Surgical treatment of Chiari syrinx: goals and outcome assessment

The technical goals of surgery for Chiari malformation Type 1 (CM1) with syringomyelia  are to reverse symptoms associated with tonsillar impaction, to eliminate the mechanism that causes syringomyelia and to arrest progression of neurological deficits. Surgery is considered ‘successful’ when there is evidence of resolution of the syrinx and its related symptoms.

Technically, this occurs by eliminating the obstruction to free, pulsatile subarachnoid CSF flow at the craniovertebral junction: a goal that is achieved by any procedure that allows for an increase in the space at the foramen magnum. Radiologically, this technical ‘success’ is reflected as restoration of CSF pathways and syrinx resolution. Assessment of clinical and functional improvement is however, multi-dimensional and complex. While surgery may have achieved the radiological goal, the desired clinical outcome may still remain incompletely addressed.

Although improvement in clinical symptoms occurs in a majority of the patients, resolution of these symptoms is often incomplete and many patients continue to experience varying degrees of disability and dissatisfaction.

§ Task A
According to the passage on Chiari syrinx surgery, why does any procedure that enlarges the space at the foramen magnum achieve the technical goal of surgery? Answer in one to three sentences.
§ Task B
Write a continuation of the passage on Chiari syrinx surgery, beginning after its final sentence.
The items that follow were taken from a separate source and are unrelated to the passage on Chiari syrinx surgery.

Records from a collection
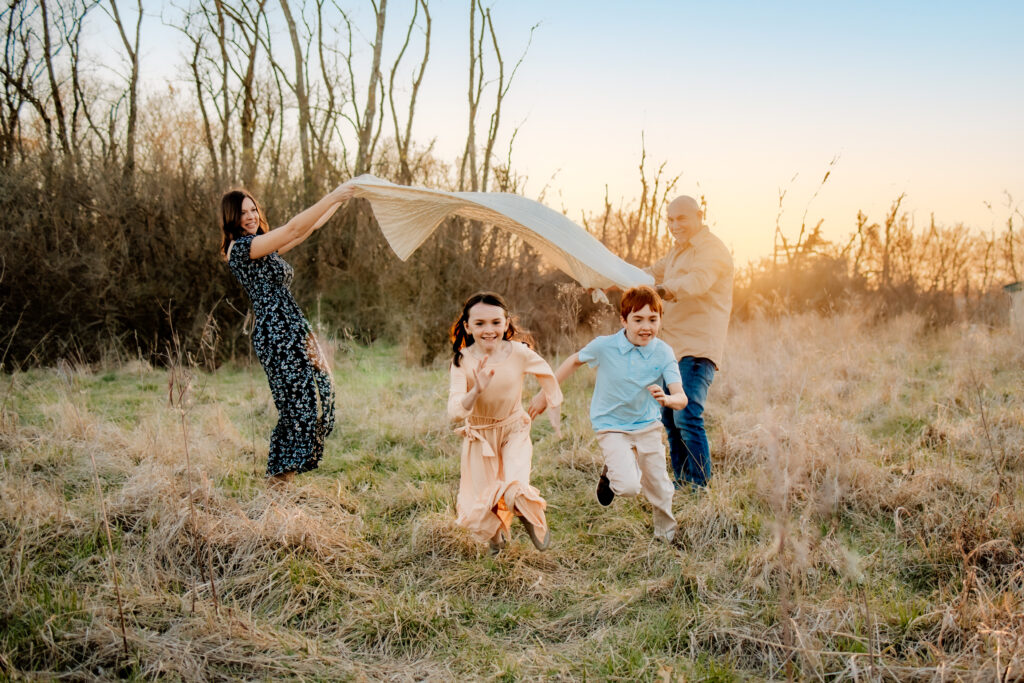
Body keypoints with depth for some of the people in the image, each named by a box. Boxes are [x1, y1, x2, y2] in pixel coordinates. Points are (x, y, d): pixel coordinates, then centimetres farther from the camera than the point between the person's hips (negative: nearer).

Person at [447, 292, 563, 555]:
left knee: (516, 493, -24)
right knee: (478, 517, 1)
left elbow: (546, 373, 5)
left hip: (514, 431, -1)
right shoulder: (462, 361, -19)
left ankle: (535, 520, 13)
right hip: (479, 436, 1)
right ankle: (496, 534, 39)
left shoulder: (519, 352, -18)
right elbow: (455, 411, -28)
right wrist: (477, 390, -45)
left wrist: (553, 407, 15)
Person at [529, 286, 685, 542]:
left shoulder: (663, 353, -15)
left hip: (648, 426, 2)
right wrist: (544, 394, 6)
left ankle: (666, 535, 42)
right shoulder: (605, 346, -17)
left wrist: (667, 399, -46)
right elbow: (574, 361, 2)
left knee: (659, 490, 11)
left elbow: (681, 398, -22)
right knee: (628, 486, -21)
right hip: (612, 426, -2)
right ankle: (611, 474, 16)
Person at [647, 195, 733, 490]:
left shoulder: (712, 249, -10)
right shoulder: (678, 252, 23)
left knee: (687, 416, -19)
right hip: (675, 348, 10)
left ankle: (701, 486, -13)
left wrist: (665, 289, -46)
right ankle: (682, 482, 21)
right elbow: (653, 273, 36)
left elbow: (698, 281, -29)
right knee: (669, 417, 12)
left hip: (698, 349, -10)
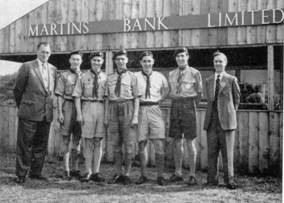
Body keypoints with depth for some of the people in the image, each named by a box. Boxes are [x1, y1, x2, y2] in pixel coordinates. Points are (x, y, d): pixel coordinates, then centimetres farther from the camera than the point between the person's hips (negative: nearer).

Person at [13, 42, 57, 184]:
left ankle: (36, 172, 21)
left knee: (41, 145, 10)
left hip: (46, 114, 5)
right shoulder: (27, 67, -3)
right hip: (29, 113, -5)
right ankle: (21, 174, 9)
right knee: (24, 145, 1)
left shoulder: (53, 69, 12)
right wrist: (22, 106, 8)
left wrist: (50, 108, 14)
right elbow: (17, 89, 2)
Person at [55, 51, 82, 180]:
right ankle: (66, 171, 4)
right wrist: (60, 112, -11)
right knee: (66, 139, 0)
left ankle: (75, 169, 16)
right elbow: (59, 96, -2)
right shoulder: (64, 76, 3)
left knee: (77, 140, 8)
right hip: (67, 107, -3)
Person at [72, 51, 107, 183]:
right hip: (87, 108, -1)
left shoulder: (105, 78, 8)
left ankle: (96, 172, 10)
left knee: (99, 141, 4)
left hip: (101, 108, 1)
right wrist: (79, 113, -6)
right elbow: (77, 96, 3)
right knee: (88, 140, 0)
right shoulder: (83, 77, 6)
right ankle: (88, 172, 6)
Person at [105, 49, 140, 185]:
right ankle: (118, 174, 15)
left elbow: (136, 98, -1)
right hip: (113, 109, 3)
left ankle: (127, 175, 8)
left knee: (128, 143, 0)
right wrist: (106, 116, 8)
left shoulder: (132, 77, 2)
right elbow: (107, 98, 13)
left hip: (127, 109, -3)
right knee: (116, 144, 7)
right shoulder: (110, 78, 11)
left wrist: (135, 117, -9)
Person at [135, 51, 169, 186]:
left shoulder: (159, 77, 9)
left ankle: (160, 176, 2)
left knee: (159, 144, -6)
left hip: (155, 110, 0)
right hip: (140, 109, 0)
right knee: (141, 143, 3)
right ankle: (143, 175, 13)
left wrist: (160, 100, 9)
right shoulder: (135, 77, 5)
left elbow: (166, 90, 22)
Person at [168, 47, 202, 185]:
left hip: (188, 105, -4)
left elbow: (199, 93, 5)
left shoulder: (194, 73, 1)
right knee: (177, 141, 6)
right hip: (175, 106, 4)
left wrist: (191, 105, 1)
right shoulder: (171, 74, 13)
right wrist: (176, 102, 9)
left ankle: (192, 175, 3)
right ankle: (178, 173, 15)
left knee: (190, 142, -3)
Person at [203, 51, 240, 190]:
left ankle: (229, 180, 5)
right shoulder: (208, 81, 14)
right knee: (211, 152, 4)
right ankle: (212, 180, 11)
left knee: (228, 151, -1)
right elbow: (210, 98, 6)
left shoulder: (232, 80, 4)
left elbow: (236, 99, 14)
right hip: (212, 119, 3)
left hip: (226, 120, -3)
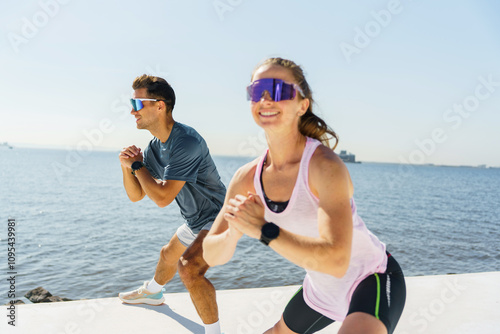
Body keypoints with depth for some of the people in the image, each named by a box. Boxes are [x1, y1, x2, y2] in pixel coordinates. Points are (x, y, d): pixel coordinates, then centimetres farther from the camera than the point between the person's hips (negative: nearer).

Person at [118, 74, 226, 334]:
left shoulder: (186, 142, -30)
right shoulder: (154, 147, 0)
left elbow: (162, 197, -31)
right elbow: (136, 195, 3)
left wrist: (137, 165, -17)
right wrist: (127, 167, -16)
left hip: (219, 218, -10)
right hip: (195, 221, 10)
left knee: (189, 267, -30)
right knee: (168, 255, 30)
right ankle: (152, 293, 61)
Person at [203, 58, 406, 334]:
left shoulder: (324, 165, -30)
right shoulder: (247, 178, -11)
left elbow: (336, 260, -39)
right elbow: (212, 255, -10)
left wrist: (264, 230, -38)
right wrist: (234, 232, -30)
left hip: (372, 279, -6)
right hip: (321, 288, 6)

§ Written response A
Technically, success comes from eliminating the obstruction to free, pulsatile subarachnoid CSF flow at the craniovertebral junction. Any procedure that allows for an increase in the space at the foramen magnum achieves this.

§ Written response B
Various preoperative factors have been analyzed in relation to outcomes after CMI surgery. Results from such studies have been diverse, and sometimes even conflicting. Given the present focus on value-based individualized medicine, there is a strong need for a robust outcome assessment approach in CM1. This entails moving away from gestalt evaluations and physician-centric assessments towards validated patient-centric outcome measures. Predictive analysis based algorithms would allow for objective and evidence-based preoperative counseling, enhanced patient-perceived satisfaction and in turn, improved overall outcomes after surgery. This is of added relevance in CM1 that has been identified to have psychological and cognitive connotations.

This lecture reviews the technical goals of CM1 surgery and discusses various outcome measures and predictors identified so far. It also elucidates the findings and relevance of two novel algorithms that we have developed to predict post-surgical clinical improvement.

Going forward, machine learning based algorithms that predict patient-perceived outcomes may effectively address the clinical and functional goals of CM1 surgery.